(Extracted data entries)
^^^^

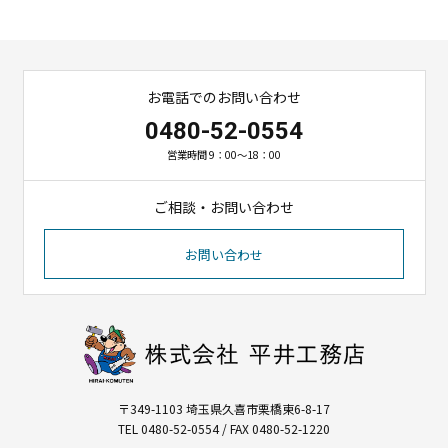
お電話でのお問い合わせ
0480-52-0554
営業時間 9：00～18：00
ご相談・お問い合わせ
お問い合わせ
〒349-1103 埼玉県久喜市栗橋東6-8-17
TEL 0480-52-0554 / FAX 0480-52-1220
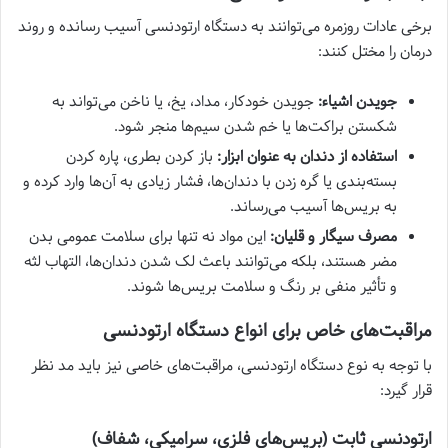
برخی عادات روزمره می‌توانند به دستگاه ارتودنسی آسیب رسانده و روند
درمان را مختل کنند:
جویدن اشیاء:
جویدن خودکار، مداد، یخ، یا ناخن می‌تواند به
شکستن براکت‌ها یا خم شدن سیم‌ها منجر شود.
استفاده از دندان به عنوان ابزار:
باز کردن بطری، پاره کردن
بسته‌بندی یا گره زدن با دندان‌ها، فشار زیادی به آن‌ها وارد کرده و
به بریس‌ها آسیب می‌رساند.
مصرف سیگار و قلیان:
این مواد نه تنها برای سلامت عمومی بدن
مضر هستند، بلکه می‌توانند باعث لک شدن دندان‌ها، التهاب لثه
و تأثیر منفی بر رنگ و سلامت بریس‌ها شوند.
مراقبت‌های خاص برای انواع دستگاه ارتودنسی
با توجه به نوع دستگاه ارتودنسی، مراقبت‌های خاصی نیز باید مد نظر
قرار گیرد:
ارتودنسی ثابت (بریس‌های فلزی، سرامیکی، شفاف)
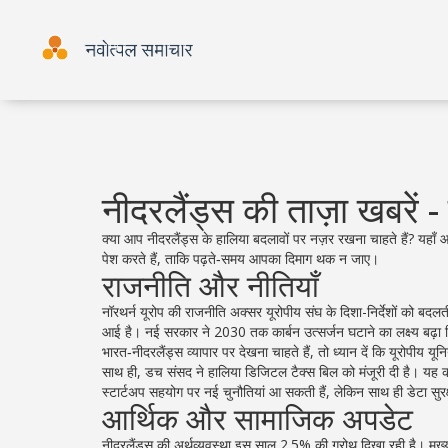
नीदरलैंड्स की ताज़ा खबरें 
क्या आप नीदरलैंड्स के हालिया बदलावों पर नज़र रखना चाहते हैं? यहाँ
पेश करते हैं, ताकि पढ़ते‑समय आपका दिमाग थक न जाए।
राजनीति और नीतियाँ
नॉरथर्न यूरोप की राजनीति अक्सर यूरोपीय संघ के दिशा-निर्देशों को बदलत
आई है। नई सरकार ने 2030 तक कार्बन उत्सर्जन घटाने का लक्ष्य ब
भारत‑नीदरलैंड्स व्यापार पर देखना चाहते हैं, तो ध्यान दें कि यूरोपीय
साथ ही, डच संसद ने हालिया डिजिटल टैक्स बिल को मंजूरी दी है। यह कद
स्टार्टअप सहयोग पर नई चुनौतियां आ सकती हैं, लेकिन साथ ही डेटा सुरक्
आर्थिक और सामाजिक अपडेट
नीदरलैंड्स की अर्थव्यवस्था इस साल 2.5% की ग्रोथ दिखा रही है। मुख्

^^^^

#### [DIRECTIONS]
Whenever a line in the records above contains the string "بریس", copy that line.

#### [ANSWER BELOW]
به بریس‌ها آسیب می‌رساند.
و تأثیر منفی بر رنگ و سلامت بریس‌ها شوند.
ارتودنسی ثابت (بریس‌های فلزی، سرامیکی، شفاف)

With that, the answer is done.